The state of Kansas is on track to turn an estimated $3 billion tax surplus into a multi-million dollar deficit by FY 2027. A $2 billion mega-subsidy for a “mystery company” wasn’t part of Governor Laura Kelly’s original $3.2 billion in tax and spending proposals this year. Something is going to have to give from her mystery subsidy, proposal to eliminate the food sales tax, a $460 million tax rebate, or many other subsidies and government programs to avoid this deficit.
According to the Kansas Legislative Research Department, by FY 2026, the ending State General Fund balance will be 2.9% of expenditures – below the 7.5% required by statute. Seeing as to how quickly the current surplus came into existence, a sudden decrease in tax revenue through some unknown economic event (i.e., Ukraine-related economic shocks) is also possible. All of which makes balancing the budget more difficult and accentuates the boom-and-bust budget cycle.
What Kansas needs is something more in line with the Responsible Kansas Budget published by Kansas Policy Institute and the Texas Public Policy Foundation earlier this year. The RKB functions by limiting the growth of government spending to the sum of the state’s population growth and inflation.

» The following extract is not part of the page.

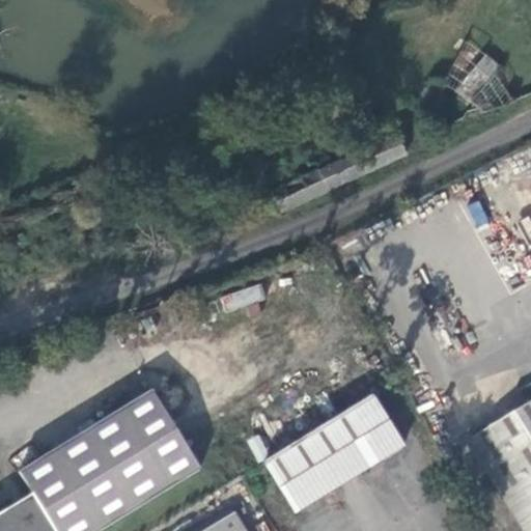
[(456,88),(472,102),(494,78),(479,63),(456,88)]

In 2021, Kansas’ inflation increased 2.36%. At the same time, Kansas’ population growth declined .04%. The sum of these values, a 2.32% increase, would serve as the maximum growth rate for All Funds appropriations in FY 2023. Since Kansas’ All Funds budget for FY 2022 is $20.5 billion, the RKB in FY 2023 would make the budget a maximum of $21.0 billion.
By comparison, the Governor’s Budget Proposal for FY 2022 originally was just under $23 billion – $2 billion more than what the RKB would suggest. Now, with SB 347 (the bill containing the mega-subsidy which has been approved by the Governor) predicted to add a potential $1.26 billion in expenditures to the FY 2022 budget, the Governor’s Budget with all proposals would be a whopping $24.6 billion – by comparison, the approved budget for FY 2022 so far is around $21.6 billion.

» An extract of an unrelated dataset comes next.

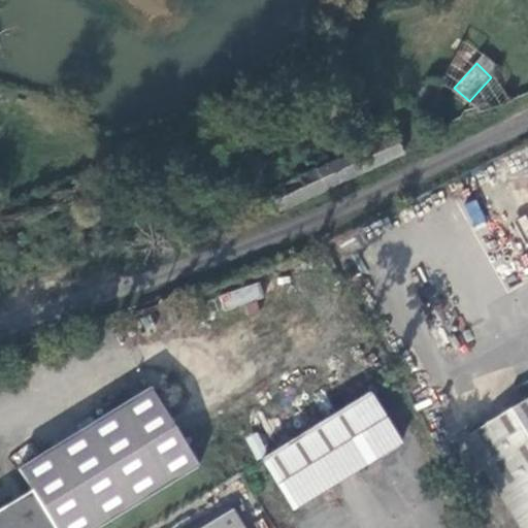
[(270,190),(281,210),(403,152),(393,130),(270,190)]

While it’s unlikely that all the proposals in the Governor’s Budget will be approved with the mega-subsidy taking up so much room, the point still stands that this is a massive growth in spending. Like all spending, this would have to be offset by increased taxation in the future. According to our 2021 Green Book, Kansas had the 14th highest tax collections per capita compared to other states to support the state’s third-highest rate of government employees per population ratio. Rural commercial and industrial properties see the highest property taxes nationwide.

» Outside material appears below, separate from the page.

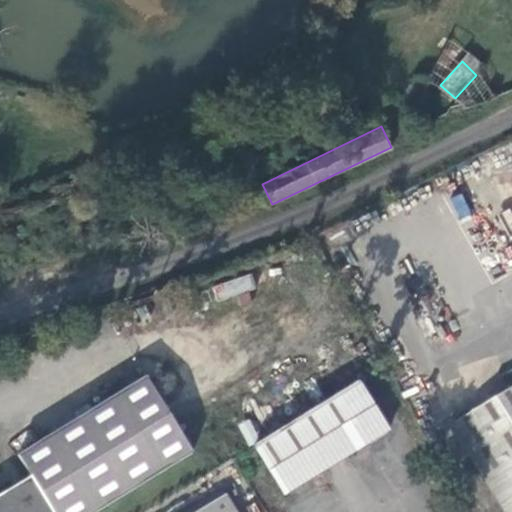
[(0,498),(0,511),(100,511),(197,454),(150,377),(23,455),(35,477),(0,498)]
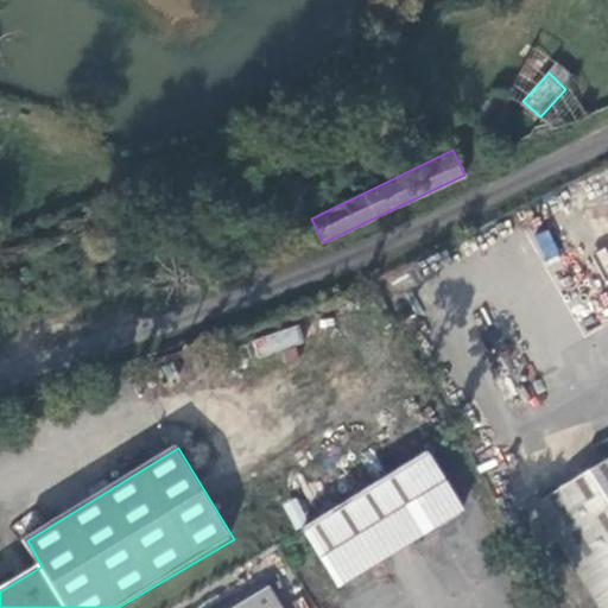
[(460,511),(424,453),(302,529),(337,587),(460,511)]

Kansas spent 42% more per resident in 2019 than states without an income tax. Providing services at lower costs is what allows some states to tax less, and Kansas has ample opportunity to do so to eliminate the coming budget deficit. Spending reforms such as repurposing carryover cash, implementing priority-based budgeting and efficiency reviews at all levels of government, and controlling discretionary spending tightly are all ways that government could prevent a deficit without raising taxes.